Comparison of clinical characteristics and overall survival between spirometrically diagnosed chronic obstructive pulmonary disease (COPD) and non-COPD never-smoking stage I-IV non-small cell lung cancer patients
Received 9 October 2018
Accepted for publication 18 March 2019
Published 1 May 2019 Volume 2019:14 Pages 929—938
Checked for plagiarism Yes
Review by Single-blind
Peer reviewers approved by Dr Cristina Weinberg
Peer reviewer comments 4
Editor who approved publication: Dr Richard Russell
Jeong Uk Lim, Chang Dong Yeo, Chin Kook Rhee, Hye Seon Kang, Chan Kwon Park, Ju Sang Kim, Jin Woo Kim, Seung Joon Kim, Hyoung Kyu Yoon, Sang Haak Lee
Division of Pulmonology and Critical Care Medicine, Department of Internal Medicine, College of Medicine, The Catholic University of Korea, Seoul, Republic of Korea
Objectives: A significant proportion of non-small cell lung cancer (NSCLC) patients are never-smokers. However, the clinical impact of spirometrically diagnosed chronic obstructive pulmonary disease (COPD) on the prognosis of never-smoking NSCLC has not been evaluated in the context of treatment modalities and other cancer-related factors. In the present study, we evaluated the clinical impact of COPD in non-smoking NSCLC patients, and correlations between COPD and other previously unevaluated clinical variables.
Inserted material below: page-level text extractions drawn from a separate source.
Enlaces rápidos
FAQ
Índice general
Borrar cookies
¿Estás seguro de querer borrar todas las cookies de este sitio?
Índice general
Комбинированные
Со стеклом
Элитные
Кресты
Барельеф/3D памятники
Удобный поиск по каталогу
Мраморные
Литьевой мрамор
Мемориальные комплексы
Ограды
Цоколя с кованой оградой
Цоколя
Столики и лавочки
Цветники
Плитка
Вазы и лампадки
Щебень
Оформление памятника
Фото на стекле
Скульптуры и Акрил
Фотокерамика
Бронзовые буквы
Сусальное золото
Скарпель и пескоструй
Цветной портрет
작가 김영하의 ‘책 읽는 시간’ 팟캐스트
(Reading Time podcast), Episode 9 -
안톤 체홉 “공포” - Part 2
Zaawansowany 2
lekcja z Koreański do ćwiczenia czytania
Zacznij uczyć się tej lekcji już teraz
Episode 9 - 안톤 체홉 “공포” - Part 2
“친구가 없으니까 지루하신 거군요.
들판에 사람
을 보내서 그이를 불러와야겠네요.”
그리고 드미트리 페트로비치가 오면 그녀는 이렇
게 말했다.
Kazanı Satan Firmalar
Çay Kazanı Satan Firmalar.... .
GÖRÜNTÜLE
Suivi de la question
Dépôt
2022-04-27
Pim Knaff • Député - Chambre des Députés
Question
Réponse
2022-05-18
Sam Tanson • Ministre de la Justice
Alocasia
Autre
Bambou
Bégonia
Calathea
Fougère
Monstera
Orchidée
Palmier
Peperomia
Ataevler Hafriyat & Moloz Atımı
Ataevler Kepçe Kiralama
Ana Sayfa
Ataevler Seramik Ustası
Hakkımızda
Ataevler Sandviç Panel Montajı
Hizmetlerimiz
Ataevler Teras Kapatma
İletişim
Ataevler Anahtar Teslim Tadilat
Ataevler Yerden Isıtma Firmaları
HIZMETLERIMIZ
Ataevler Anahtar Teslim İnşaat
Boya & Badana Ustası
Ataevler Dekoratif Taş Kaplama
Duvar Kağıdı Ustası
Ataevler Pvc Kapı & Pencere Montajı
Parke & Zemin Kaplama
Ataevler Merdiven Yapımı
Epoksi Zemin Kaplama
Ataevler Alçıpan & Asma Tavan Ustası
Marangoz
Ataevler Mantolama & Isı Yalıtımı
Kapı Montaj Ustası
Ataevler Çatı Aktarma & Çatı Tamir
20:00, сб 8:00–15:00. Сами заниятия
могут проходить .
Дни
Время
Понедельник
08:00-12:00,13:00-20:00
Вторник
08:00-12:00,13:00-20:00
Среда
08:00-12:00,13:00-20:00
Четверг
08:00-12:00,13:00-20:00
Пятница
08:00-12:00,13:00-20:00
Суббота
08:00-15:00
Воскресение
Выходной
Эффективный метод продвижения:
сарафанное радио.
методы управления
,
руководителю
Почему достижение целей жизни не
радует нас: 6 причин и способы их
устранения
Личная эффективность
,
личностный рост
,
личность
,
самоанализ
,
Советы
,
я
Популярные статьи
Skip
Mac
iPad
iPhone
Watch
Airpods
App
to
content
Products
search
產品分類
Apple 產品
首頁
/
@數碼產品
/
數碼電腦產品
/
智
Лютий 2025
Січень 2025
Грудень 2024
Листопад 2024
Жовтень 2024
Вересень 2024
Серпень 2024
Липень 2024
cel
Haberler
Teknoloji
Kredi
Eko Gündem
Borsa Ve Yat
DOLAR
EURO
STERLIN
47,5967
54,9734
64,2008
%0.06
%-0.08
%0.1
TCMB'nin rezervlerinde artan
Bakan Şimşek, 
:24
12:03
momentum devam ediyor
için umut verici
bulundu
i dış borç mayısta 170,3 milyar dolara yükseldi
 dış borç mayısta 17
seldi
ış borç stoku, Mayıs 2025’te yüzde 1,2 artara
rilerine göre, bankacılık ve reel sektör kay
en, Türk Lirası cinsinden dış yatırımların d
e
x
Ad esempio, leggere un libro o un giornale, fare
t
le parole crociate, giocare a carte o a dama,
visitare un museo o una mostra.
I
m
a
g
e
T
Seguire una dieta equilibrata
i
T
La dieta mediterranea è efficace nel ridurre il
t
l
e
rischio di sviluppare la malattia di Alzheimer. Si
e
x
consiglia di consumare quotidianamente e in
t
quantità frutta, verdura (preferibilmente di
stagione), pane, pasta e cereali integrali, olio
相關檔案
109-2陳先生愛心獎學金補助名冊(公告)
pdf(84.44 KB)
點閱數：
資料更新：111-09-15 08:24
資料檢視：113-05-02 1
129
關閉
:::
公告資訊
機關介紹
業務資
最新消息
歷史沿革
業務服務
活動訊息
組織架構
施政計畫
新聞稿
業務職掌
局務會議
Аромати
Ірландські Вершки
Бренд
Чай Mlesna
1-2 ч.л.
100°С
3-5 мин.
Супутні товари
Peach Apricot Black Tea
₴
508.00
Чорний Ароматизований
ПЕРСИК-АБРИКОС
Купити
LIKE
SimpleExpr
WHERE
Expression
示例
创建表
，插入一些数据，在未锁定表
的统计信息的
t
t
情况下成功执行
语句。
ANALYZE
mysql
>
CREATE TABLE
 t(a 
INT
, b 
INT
Materials and methods: Lung cancer patients (stages I to IV) diagnosed with NSCLC between January 2008 and December 2015 at six university hospitals were enrolled in the study cohort and retrospectively evaluated. Clinical parameters were compared between spirometrically diagnosed COPD and non-COPD groups. Correlations between COPD status and other variables were evaluated. In order to reduce the effect of potential confounders and selection bias, we performed adjustment for differences in baseline parameters by using propensity score matching (PSM). After PSM, clinical variables were evaluated for their effects on overall survival (OS).
Results: Of the 345 patients enrolled in the study, 277 were categorized as non-COPD and 68 as COPD. Old age, male gender, and wild-type EGFR were significantly correlated with COPD. By univariate analysis of 218 patients in a propensity score matched cohort, not receiving active anticancer treatment, advanced stage, and COPD were significantly associated with shorter OS. Multivariate analysis showed that not receiving active anticancer treatment, advanced cancer stage, and COPD (P=0.044, HR: 1.526, 95% CI: 1.012–2.300) were significant predictors of shorter OS.
Conclusion: In the present study, never-smoker NSCLC patients with COPD had shorter OS times, compared to non-COPD never-smoker NSCLC patients.